Моему отцу пришлось обивать пороги, пока, наконец, удалось устроить меня в Главное управление министерства просвещения. Если бы не несчастье Фикрии и Зейнаб, то я бы считал, что отцовская миссия в жизни выполнена им как нельзя лучше. В любом случае, наша семья была счастлива, насколько это было возможно, так же как и семья Малики. Мои визиты к ней после службы наполнились новым смыслом. Во время встреч шел разговор о всевозможных делах, о нашем будущем, о любви… Я говорил, словно извиняясь:
— Хорошие должности в наше время — большая редкость.
— Понятно… Не стоит огорчаться, — весело отвечала Малика.
— Восемь фунтов — и это уже достаточно?
— Да, больше чем достаточно…
— По воле Аллаха время подготовки к свадьбе не продлится слишком долго.
Малика, с зардевшимися от радости щеками, склонила голову в знак согласия. Я смотрел на ее высокую стройную фигуру, когда она приносила мне кофе, и думал про себя: «А если была бы объявлена помолвка, не удостоился бы я большего?..»
…Хамада ат-Тартуши насмешливо спросил:
— Едва мы кончили играть в нарды, как ты сразу же улетел в эмпиреи. О чем ты думаешь?
— Да вот наблюдаю за заклинателем змей, который показывает свои трюки перед кофейней.
— Тебе нравятся заклинатели змей?
— Отнюдь!
— А мой внук очень болен… — вдруг печально сказал Хамада.
— Господь наш протянет ему руку помощи!
— Помнишь ли ты стихотворение, начинающееся словами: «Наши дети подобны неизвестно чему…»?
Я, кажется, читал это, но наизусть не помнил.
— Нынче я забываю то, что следует помнить, а запоминаю то, что бесполезно.
— Да я тоже.
— А иногда даже не могу вспомнить некоторые грамматические правила, на изучение которых потратил всю жизнь.
— Пусть будет Аллах нам покровом!.. Тебе нужна невеста с покрывалом! — засмеялся Хамада.

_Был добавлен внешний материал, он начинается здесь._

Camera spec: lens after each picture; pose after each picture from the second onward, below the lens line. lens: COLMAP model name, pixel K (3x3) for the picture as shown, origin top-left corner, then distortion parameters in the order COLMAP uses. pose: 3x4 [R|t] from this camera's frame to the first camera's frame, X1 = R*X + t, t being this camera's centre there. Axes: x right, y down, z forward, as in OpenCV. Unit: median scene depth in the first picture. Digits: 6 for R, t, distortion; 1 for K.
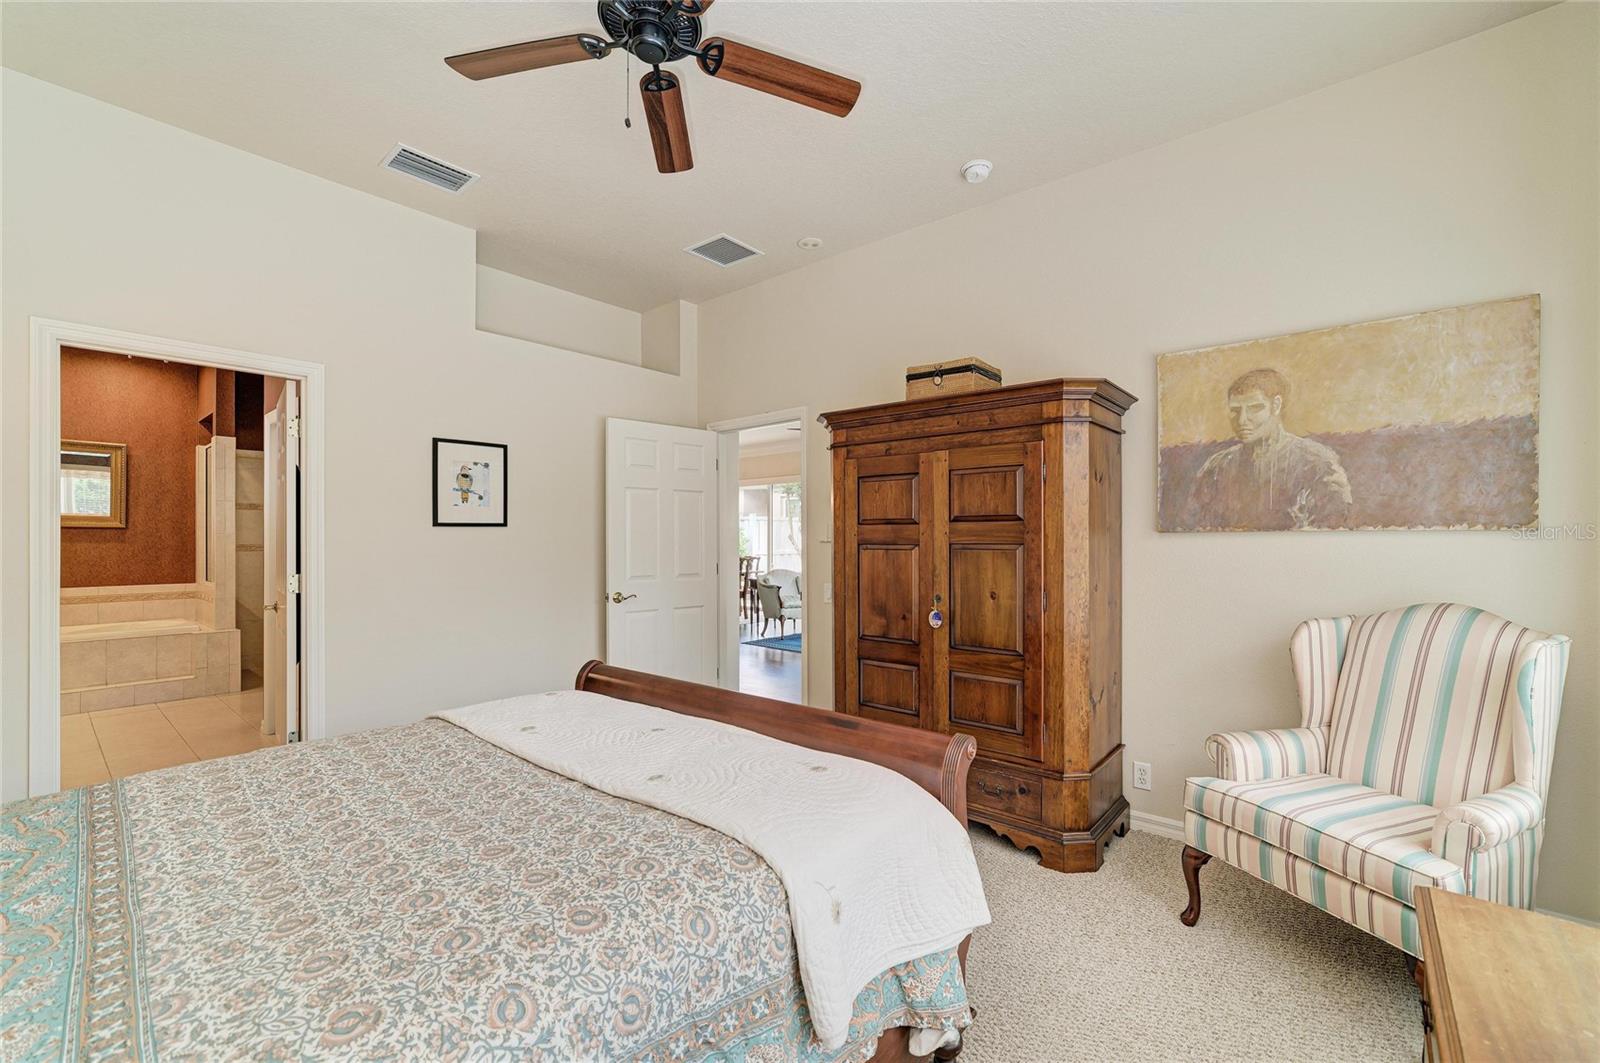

…Мой отец ушел в отставку в тот же год, когда я определился на государственную службу. Я читал на его лице некоторую растерянность, которую он пытался скрыть под смущенной улыбкой: мне стало ясно, что отец опечален. Он ничего не хотел менять в своей жизни: ложился спать около полуночи, вставал рано, покидал дом в восемь — это вместо обычных семи, возвращался в полдень из кофейни, куда ходил вместо министерства, потом обедал, спал и снова шел в кофейню. Но он был печален. Мне захотелось чем-нибудь обрадовать его, ведь он — мой отец и товарищ, да и зачем нам скрывать что-то друг от друга. И я решил, что скажу ему: «Пойдем вместе, рука об руку, к дому Баха-эфенди Османа, чтобы посватать Малику. Бесполезно ждать замужества Фикрии и Зейнаб, ведь все это может длиться до скончания века».
25
Малый хадж — совершение паломничества в Мекку не в месяц зуль-хиджа, 12-й месяц мусульманского календаря.
26
Hабиз — финиковое вино.
27
Братья-мусульмане — религиозно-националистическая экстремистская организация, существующая с 1928 года; Молодой Египет — экстремистское националистическое общество, существовавшее в 30-е годы;
Вафд — буржуазная либеральная партия Египта, просуществовавшая с 1918 по 1962 г.